Lets first look up documents where hate is appearing.

----

In [8]:
from whoosh.qparser import QueryParser
from whoosh import scoring

qp = QueryParser("content", schema=ix.schema)
q = qp.parse(u"hate")

with ix.searcher(weighting=scoring.TF_IDF()) as s:
    results = s.search(q)
    for hit in results:
        print(hit["filename"])

book/deut.txt
book/john.txt
book/2samuel.txt
book/proverbs.txt
book/psalms.txt
book/titus.txt
book/1john.txt
book/1kings.txt
book/2chron.txt
book/2chron.txt


In below code cell, we are using filter argument to allow John.txt only in the results and mask the word hate. So if you observe the results below, indexes in john.txt have appeared and none of the indexes have hate in them.

In [9]:
from whoosh.query import *

with ix.searcher(weighting=scoring.TF_IDF()) as s:
    qp = QueryParser("content", ix.schema)
    user_q = qp.parse(u"love")

    # Only show documents in the "rendering" chapter
    allow_q = Term("filename", "book/john.txt")
    # Don't show any documents where the "content" field contains "hate"
    restrict_q = Term("content","hate")

    results = s.search(user_q, mask=restrict_q, filter=allow_q)      #   
    for hit in results:
        print(hit["filename"], hit["content"])
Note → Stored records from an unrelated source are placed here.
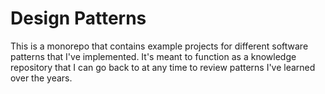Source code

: # Design Patterns

This is a monorepo that contains example projects for different software patterns that I've implemented. It's meant to function as a knowledge repository that I can go back to at any time to review patterns I've learned over the years.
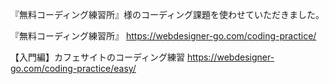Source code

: 『無料コーディング練習所』様のコーディング課題を使わせていただきました。

『無料コーディング練習所』
https://webdesigner-go.com/coding-practice/

【入門編】カフェサイトのコーディング練習
https://webdesigner-go.com/coding-practice/easy/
book/john.txt 13:34: A new commandment I give unto you, That ye love one another; as I have loved you, that ye also love one another.
book/john.txt 15:9: As the Father hath loved me, so have I loved you: continue ye in my love.
book/john.txt 13:1: Now before the feast of the passover, when Jesus knew that his hour was come that he should depart out of this world unto the Father, having loved his own which were in the world, he loved them unto the end.
book/john.txt 14:21: He that hath my commandments, and keepeth them, he it is that loveth me: and he that loveth me shall be loved of my Father, and I will love him, and will manifest myself to him.
book/john.txt 14:23: Jesus answered and said unto him, If a man love me, he will keep my words: and my Father will love him, and we will come unto him, and make our abode with him.
book/john.txt 15:10: If ye keep my commandments, ye shall abide in my love; even as I have kept my Father's commandments, and abide in his love.
book/john.txt 15:12

-----

Lets put our results into a pandas dataframe.

In [10]:
from whoosh.searching import Hit 
import numpy as np
from IPython.display import display
import pandas as pd

with ix.searcher(weighting=scoring.TF_IDF()) as s:
    qp = QueryParser("content", ix.schema)
    user_q = qp.parse(u"love")
    
    results = s.search(user_q)
    print("Total no of matches: ",len(results))
    
    rank=[]
    docnum=[]
    score=[]
    filenames=[]
    lines=[]
    line_num=[]
    
    for i in np.arange(0,10):
        rank.append(results[i].rank)
        docnum.append(results[i].docnum)
        score.append(results[i].score)
        filenames.append(results[i]['filename'])
        line_num.append(results[i]['line_num'])
        lines.append(results[i]['content'])
       
    df = pd.DataFrame({'filename' : filenames, 'line_num' : line_num, 'line' : lines, 'docnum' : docnum, \
                            'score' : score, 'rank' : rank})
    display(df)

Total no of matches:  363


Unnamed: 0,docnum,filename,line,line_num,rank,score
0,21820,book/luke.txt,"6:32: For if ye love them which love you, what...",287,0,21.811635
1,1408,book/1john.txt,"2:15: Love not the world, neither the things ...",27,1,16.358726
2,1456,book/1john.txt,"4:10: Herein is love, not that we loved God, ...",75,2,16.358726
3,1462,book/1john.txt,4:16: And we have known and believed the love...,81,3,16.358726
4,1464,book/1john.txt,4:18: There is no fear in love; but perfect l...,83,4,16.358726
5,2949,book/1samuel.txt,20:17: And Jonathan caused David to swear agai...,537,5,16.358726
6,14192,book/hosea.txt,"3:1: Then said the LORD unto me, Go yet, love ...",37,6,16.358726
7,18898,book/john.txt,"13:34: A new commandment I give unto you, That...",622,7,16.358726
8,18942,book/john.txt,"15:9: As the Father hath loved me, so have I l...",666,8,16.358726
9,22690,book/malachi.txt,"1:2: I have loved you, saith the LORD. Yet ye...",4,9,16.358726


The line_num above is the actual line number in the text file. docnum should be the index number in the whole indexes we have created.